Vintage Mystery Scavenger Hunt Item: Shadowy Figure
Rich at his blog Past Offences runs a monthly Crimes of the Century Challenge and this month’s chosen year is 1937, so I decided to review Cyril Hare’s first Inspector Mallett novel, Tenant for Death (1937). The opening chapters in this story, in contrast to my previous read, offer the reader a lot of plot threads and characters to grasp a hold of. We have a newspaper vendor noticing the unusual fact of local resident, Colin James, bringing a guest home for the first time since he began his tenancy. It is through the newspaper vendor that we also see James abruptly leave his property some time later, making even the most casual of mystery readers prick their ears up. We also have the disappearance of the financier Lionel Ballantine, whose business is soon to go under due to malpractice. There is also his nervy and edgy secretary Hector Du Pine, yet he is far from being a put upon or weak underling. There is a feeling of something distinctly sinister about him. A blast from Ballantine’s past also appears early on in the story, with John Fanshawe having been recently released from jail for fraud, a fraud which caused extensive ruin to many, all except Ballantine who may well have been involved. Young love also has its place in the opening sequence, with Susan and Frank wondering when they will have enough money to marry on. Frank hints a solution to their problems will arrive soon, though Susan can elicit no further information on how this money will be obtained. All of these threads combine when the Ballantine’s body is found in James’ home. With James’ no longer in residence, he is Inspector Mallett’s prime suspect and Hare creates a great deal of pleasing mystification over this character, as well as with others involved in the case, such as Frank, who unsurprisingly are all acting suspiciously one way or another. However Inspector Mallett is no infallible sleuth and events as the end of the story comes near do fall out of his grasp and control.

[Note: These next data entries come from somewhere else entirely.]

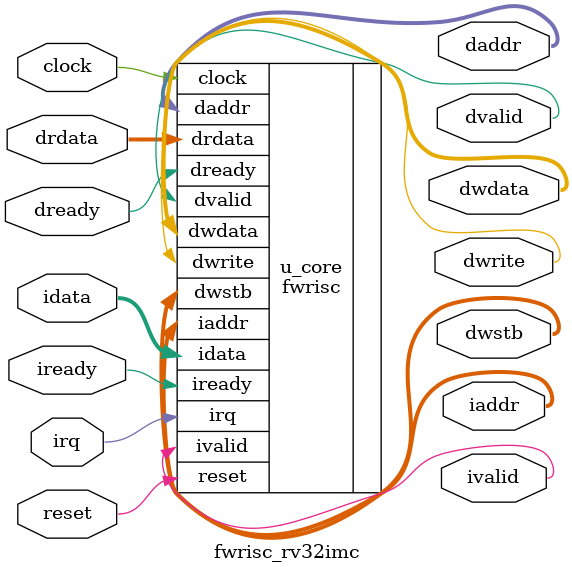
<source format=sv>
/****************************************************************************
 * fwrisc_rv32im.sv
 ****************************************************************************/

/**
 * Module: fwrisc_rv32imc
 * 
 * TODO: Add module documentation
 */
module fwrisc_rv32imc(
		input			clock,
		input			reset,
		
		output[31:0]	iaddr,
		input[31:0]		idata,
		output			ivalid,
		input			iready,
		
		output			dvalid,
		output[31:0]	daddr,
		output[31:0]	dwdata,
		output[3:0]		dwstb,
		output			dwrite,
		input[31:0]		drdata,
		input			dready,
		input			irq
		);

	fwrisc #(
			.ENABLE_COMPRESSED  (1), 
			.ENABLE_MUL_DIV     (1), 
			.ENABLE_DEP         (0), 
			.ENABLE_COUNTERS    (1)
		) u_core (
			.clock              (clock             ), 
			.reset              (reset             ), 
			.iaddr              (iaddr             ), 
			.idata              (idata             ), 
			.ivalid             (ivalid            ), 
			.iready             (iready            ), 
			.dvalid             (dvalid            ), 
			.daddr              (daddr             ), 
			.dwdata             (dwdata            ), 
			.dwstb              (dwstb             ), 
			.dwrite             (dwrite            ), 
			.drdata             (drdata            ), 
			.dready             (dready            ),
			.irq                (irq               ));

endmodule



</source>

This is a mystery with a well-crafted and complex puzzle, which I think will give readers plenty of clues to get their teeth into, with new information giving further food for thought. Clues start very early on and there were quite a few that passed me by. There is a steady trickle of surprising event and information which helps maintain the pace on the whole. There is perhaps a slight reliance on a last minute piece of information, in order to get the reader thinking in the right direction and getting the case to draw to a close, but I think subsequent evidence which refers back to much earlier clues, means this didn’t feel like a swizz.
By and large Hare’s characterisation is strong and well executed. Even characters with small parts are memorable and nuanced. You get a real sense of who they are and I enjoyed following Inspector Mallett’s investigation. In later novels Mallett works with an amateur sleuth named Francis Pettigrew, but in this one I actually rather liked not having Pettigrew’s presence. In some ways I think it freed Mallett up and gave him more of the limelight. Equally the absence of Pettigrew meant there wasn’t any legal twist in this mystery. Hare uses the trope of the murdered financier to good effect in this story and he recreates the various milieus involved in his book effectively, making them seem real and distinct from one another. The ending wasn’t quite what I predicted and I think it was a little rushed, though it did show Inspector Mallett in a different light. In particular one character’s response to a dramatic event seemed oddly cool to say the least and didn’t really fit. I think if the ending had been a few pages longer these little inconsistencies could have been ironed out.
Despite being a novel published near the end of the 1930s, there isn’t any mention of Fascism or any fears of an impending war with Germany. Communism makes a brief foray into the novel in the form of comic skit between a lorry driver and one of the suspects. However, through a rather reactionary character, comments are made on India and in particular on Mahatma Gandhi who the character believes is ‘the biggest enemy our Indian Empire has got.’ Suffice to say he isn’t impressed that his daughter has named her dog after him.
So all in all I think this was a strong first outing for Hare, balancing plot and character needs and due to the lack of legal twists, this is a mystery I think readers will feel they have more of a chance of solving. Hare has an entertaining writing style and he is mostly good when it comes to pacing in the story. In several respects I think Hare’s mystery will keep readers guessing until the end.